Do you want advantage on your next attack? Yes
Do you want advantage on someone's next attack? No

Eldan
2019-02-07, 10:54 AM
Is it really so important to have the familiar's turn come just before your own?

If the enemy acts between your familiar and you, they migth do something that stops you from attacking in that way.

sophontteks
2019-02-07, 11:09 AM
Its not a big deal. You'd still get advantage on your next attack and if you don't make that attack that turn its not like the familiar is doing much else in combat anyway.

This is doubly so since the familiar doesn't have to grant you advantage. There's a whole party the familiar could be helping out.

Millstone85
2019-02-07, 11:22 AM
Do you want advantage on your next attack? Yes
Do you want advantage on someone's next attack? NoWait, are you reading the Help action as granting advantage on the first attack made by any ally?

greenstone
2019-02-07, 07:35 PM
Wait, are you reading the Help action as granting advantage on the first attack made by any ally?

That makes sense to me. If the familiar is distracting a foe then that grants advantage on the next attack against that foe, regardless of who makes the attack.

Unless you can describe how the familiar does something on its turn that helps someone multiple turns later but doesn't help on the intervening turns?

Actually... now that I think about it... you could do it with Ready. The familiar readies an action to help its master attack. Normally, readied actions go after the trigger but I'd accept this exception.

Contrast
2019-02-07, 08:15 PM
Wait, are you reading the Help action as granting advantage on the first attack made by any ally?

For what its worth that is how it is intended to work (https://www.sageadvice.eu/2017/05/10/help-action-canmust-you-specify-which-ally-is-helped/).

JackPhoenix
2019-02-07, 08:19 PM
Technically, you can have your familiar mount you, then its initiative comes just before you.

This, combined with the fact that tracking initiative is a pain, is what led me to houserule that the familiar goes before or after your turn, just like a mount. I doubt any of my players are munchkins enough to where they'd do the "I am the familiar's mount" nonsense, but it isn't like it breaks anything anyway. The familiar is very exposed if they're getting right next to the enemy.

* [Brief]
Continue the forum discussion above about a familiar taking the Help action, starting after its final post.

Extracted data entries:
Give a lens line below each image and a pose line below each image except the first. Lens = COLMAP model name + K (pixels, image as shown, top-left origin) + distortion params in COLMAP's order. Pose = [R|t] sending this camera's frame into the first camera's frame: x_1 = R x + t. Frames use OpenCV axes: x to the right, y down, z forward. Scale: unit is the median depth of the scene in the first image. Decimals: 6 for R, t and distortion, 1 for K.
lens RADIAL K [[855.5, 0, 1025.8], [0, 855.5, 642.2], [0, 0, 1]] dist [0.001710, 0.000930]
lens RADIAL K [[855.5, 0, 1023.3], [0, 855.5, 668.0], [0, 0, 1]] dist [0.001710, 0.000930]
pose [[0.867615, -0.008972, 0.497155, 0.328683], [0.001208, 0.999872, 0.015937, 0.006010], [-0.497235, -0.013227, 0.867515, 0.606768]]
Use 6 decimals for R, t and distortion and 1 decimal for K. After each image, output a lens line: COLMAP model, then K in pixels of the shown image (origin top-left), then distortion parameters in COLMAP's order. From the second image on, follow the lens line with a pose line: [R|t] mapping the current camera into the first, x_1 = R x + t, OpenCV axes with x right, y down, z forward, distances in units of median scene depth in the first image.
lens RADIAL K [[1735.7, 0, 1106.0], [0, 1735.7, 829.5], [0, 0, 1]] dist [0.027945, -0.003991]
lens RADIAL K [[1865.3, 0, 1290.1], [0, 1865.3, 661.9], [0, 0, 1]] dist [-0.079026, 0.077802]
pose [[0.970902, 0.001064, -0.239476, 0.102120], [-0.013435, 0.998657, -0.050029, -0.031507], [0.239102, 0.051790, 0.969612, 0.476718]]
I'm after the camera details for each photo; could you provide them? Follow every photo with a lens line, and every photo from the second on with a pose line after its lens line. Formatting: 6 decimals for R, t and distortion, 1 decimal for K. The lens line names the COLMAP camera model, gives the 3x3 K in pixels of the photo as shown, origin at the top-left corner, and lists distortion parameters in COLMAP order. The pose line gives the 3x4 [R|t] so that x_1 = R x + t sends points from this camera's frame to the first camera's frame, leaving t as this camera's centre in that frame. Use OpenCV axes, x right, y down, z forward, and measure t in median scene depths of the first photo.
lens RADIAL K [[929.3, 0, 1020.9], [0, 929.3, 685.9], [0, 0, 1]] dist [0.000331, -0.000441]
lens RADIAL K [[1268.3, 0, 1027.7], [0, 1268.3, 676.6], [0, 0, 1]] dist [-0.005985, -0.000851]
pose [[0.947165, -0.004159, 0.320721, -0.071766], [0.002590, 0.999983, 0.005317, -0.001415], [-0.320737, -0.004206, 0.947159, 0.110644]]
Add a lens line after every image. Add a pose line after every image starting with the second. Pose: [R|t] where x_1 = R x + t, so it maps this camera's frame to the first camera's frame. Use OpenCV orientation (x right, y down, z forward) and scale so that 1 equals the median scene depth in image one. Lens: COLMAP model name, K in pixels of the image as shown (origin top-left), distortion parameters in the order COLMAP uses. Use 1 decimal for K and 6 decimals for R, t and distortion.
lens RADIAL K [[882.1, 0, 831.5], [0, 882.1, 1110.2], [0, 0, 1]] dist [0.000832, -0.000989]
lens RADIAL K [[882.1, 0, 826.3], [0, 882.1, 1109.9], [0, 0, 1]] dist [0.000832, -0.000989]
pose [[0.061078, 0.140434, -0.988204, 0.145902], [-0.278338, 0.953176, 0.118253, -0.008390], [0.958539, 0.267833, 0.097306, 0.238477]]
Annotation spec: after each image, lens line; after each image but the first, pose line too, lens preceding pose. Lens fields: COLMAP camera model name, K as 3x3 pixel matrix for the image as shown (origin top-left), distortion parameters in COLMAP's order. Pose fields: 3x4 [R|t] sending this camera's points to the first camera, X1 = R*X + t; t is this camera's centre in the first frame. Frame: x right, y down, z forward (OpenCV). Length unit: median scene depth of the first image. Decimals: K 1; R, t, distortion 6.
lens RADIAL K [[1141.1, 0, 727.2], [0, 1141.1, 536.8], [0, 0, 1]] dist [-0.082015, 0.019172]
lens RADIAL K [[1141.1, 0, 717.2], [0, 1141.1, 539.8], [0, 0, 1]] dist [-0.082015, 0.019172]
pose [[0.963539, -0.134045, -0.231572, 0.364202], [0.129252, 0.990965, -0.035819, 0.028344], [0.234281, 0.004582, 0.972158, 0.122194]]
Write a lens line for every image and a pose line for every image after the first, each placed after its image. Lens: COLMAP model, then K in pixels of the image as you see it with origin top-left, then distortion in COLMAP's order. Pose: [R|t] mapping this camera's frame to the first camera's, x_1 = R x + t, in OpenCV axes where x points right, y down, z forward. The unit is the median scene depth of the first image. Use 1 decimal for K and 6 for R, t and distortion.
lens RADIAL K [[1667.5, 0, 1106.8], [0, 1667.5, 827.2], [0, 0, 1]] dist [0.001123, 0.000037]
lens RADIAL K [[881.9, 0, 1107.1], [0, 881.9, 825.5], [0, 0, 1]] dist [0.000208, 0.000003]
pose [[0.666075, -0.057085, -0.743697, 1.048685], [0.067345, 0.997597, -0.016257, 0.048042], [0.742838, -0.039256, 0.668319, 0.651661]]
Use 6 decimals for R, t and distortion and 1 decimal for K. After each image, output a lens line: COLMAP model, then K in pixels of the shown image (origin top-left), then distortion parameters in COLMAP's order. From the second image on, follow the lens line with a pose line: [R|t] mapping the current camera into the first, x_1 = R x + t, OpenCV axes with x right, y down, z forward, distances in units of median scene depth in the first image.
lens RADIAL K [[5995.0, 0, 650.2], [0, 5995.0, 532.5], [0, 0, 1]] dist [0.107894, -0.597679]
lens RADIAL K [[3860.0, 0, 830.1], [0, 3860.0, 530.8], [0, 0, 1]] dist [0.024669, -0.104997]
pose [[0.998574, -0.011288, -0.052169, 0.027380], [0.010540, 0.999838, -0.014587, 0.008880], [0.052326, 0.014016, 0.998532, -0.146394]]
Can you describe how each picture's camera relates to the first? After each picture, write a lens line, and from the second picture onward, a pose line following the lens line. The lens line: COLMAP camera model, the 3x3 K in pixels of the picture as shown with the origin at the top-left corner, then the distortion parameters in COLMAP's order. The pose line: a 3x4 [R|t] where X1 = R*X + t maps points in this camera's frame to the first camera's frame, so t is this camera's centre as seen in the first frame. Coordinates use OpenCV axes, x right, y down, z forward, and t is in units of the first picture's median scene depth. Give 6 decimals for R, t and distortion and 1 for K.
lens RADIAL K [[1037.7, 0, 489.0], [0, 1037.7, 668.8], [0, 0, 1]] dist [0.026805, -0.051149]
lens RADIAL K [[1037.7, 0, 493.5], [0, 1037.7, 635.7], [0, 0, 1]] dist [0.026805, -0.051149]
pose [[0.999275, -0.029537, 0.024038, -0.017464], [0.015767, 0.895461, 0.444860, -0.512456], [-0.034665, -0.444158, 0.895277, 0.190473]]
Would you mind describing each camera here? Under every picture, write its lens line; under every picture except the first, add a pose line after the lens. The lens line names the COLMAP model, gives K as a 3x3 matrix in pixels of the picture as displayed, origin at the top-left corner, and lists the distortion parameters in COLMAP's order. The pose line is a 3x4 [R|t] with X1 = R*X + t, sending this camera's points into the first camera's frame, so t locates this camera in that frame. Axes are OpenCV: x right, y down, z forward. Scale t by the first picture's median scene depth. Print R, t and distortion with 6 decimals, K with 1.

* [Task result]
Only if you serve as controlled mount, in which case you're limited to Dash, Disengage and Dodge. Independent mount doesn't share initiative with the rider.

Hillariously, you also need special training to serve as controlled mount.

Millstone85
2019-02-08, 02:53 AM
Unless you can describe how the familiar does something on its turn that helps someone multiple turns later but doesn't help on the intervening turns?I shouldn't have to narrate anything involving "multiple turns later" because those do not exist within the fiction.

There are only 6 seconds of mayhem, during which my familiar might not be so lucky as to monopolize the enemy's whole attention, but rather try to take that attention away from me.


For what its worth that is how it is intended to work (https://www.sageadvice.eu/2017/05/10/help-action-canmust-you-specify-which-ally-is-helped/).Well, this is weird. :smallconfused:

Vogie
2019-02-08, 09:33 AM
Wait, are you reading the Help action as granting advantage on the first attack made by any ally?

For what its worth that is how it is intended to work (https://www.sageadvice.eu/2017/05/10/help-action-canmust-you-specify-which-ally-is-helped/).
I've never questioned it - It's literally what it says.
And like I said, if you wanted choose which person to use it on, you'd just use a readied action to Help at the next point. It's also one of the reasons why Masterminds... aren't great, because you're just tossing the advantage to whomever is next on the initiative order, and you can't be an ally of yourself (https://www.sageadvice.eu/2014/09/29/help-action/). It's still better than nothing, though.

The only time you wouldn't have to worry about this is if you were an Arcane Trickster Rogue using Versatile Trickster to create Mage Hand distraction, as that gives it to you (the caster) specifically, instead of using the Help action text. However, it uses your bonus action (part of the cunning action) to get that.